- [Problem details]: List every proper name that appears in the passage on stem cell regeneration.

- [Document extract]:
.....
The body’s innate capacity for regeneration is what all stem cell therapies strive to emulate and improve upon. For that reason, the simplest route to many treatments may involve recruiting and activating the stem cells already hiding within our tissues. A major medical research effort now focuses on learning the subtle chemical language that directs stem cell behaviour during natural wound healing. Mastering this idiom could in some cases help to eliminate the need for therapeutic infusions of lab-grown cells. The right chemical cues might even restore the vigour to cells in older patients. The potential benefits are many–but there are also dangers.
To see the benefits, consider the aftermath of an overzealous workout that leaves muscles screaming in pain. Individual muscle cells release chemical signals as their own cry for help. Homing to the sites of microscopic tears in the muscle fibres, the stem cells then immediately get to work making repairs.
Early this year a newly discovered protein dubbed Delta was credited with rejuvenating the muscle-building stem cells of mice. A group led by Stanford University’s Thomas Rando paired old and young mice, connecting their circulatory systems so that the old mice had the youngsters’ blood running through their veins. Rando found that something in the young blood, purportedly the Delta protein, restored youthful activity levels to stem cells belonging to the old mice.
.....
- [Dataset excerpts]:

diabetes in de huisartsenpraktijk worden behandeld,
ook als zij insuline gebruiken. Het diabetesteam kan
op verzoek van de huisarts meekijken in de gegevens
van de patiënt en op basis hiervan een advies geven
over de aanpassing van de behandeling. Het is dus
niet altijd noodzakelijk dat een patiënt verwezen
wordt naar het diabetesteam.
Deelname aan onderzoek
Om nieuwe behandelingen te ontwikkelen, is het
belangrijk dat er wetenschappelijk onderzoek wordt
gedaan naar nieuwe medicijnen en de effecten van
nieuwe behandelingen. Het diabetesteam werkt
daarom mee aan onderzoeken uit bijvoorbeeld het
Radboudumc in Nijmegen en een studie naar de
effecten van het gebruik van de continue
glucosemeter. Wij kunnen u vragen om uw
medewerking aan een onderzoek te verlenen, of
.....
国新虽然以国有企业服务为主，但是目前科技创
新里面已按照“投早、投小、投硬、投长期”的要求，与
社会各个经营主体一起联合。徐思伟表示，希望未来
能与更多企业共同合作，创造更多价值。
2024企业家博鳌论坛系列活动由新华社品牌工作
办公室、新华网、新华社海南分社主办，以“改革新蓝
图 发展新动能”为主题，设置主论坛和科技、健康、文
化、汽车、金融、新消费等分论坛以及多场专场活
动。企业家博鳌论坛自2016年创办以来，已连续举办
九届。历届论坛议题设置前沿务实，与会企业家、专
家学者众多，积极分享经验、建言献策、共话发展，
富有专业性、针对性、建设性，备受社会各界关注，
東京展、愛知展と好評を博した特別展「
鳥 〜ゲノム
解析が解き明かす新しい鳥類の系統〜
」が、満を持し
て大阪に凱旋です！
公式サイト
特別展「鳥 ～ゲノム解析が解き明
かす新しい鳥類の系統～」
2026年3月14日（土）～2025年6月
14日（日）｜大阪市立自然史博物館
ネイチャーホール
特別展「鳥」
.....
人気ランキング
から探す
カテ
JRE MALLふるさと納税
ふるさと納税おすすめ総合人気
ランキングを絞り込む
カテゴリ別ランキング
.....
- [Output for this exercise]: Delta, Stanford University, Thomas Rando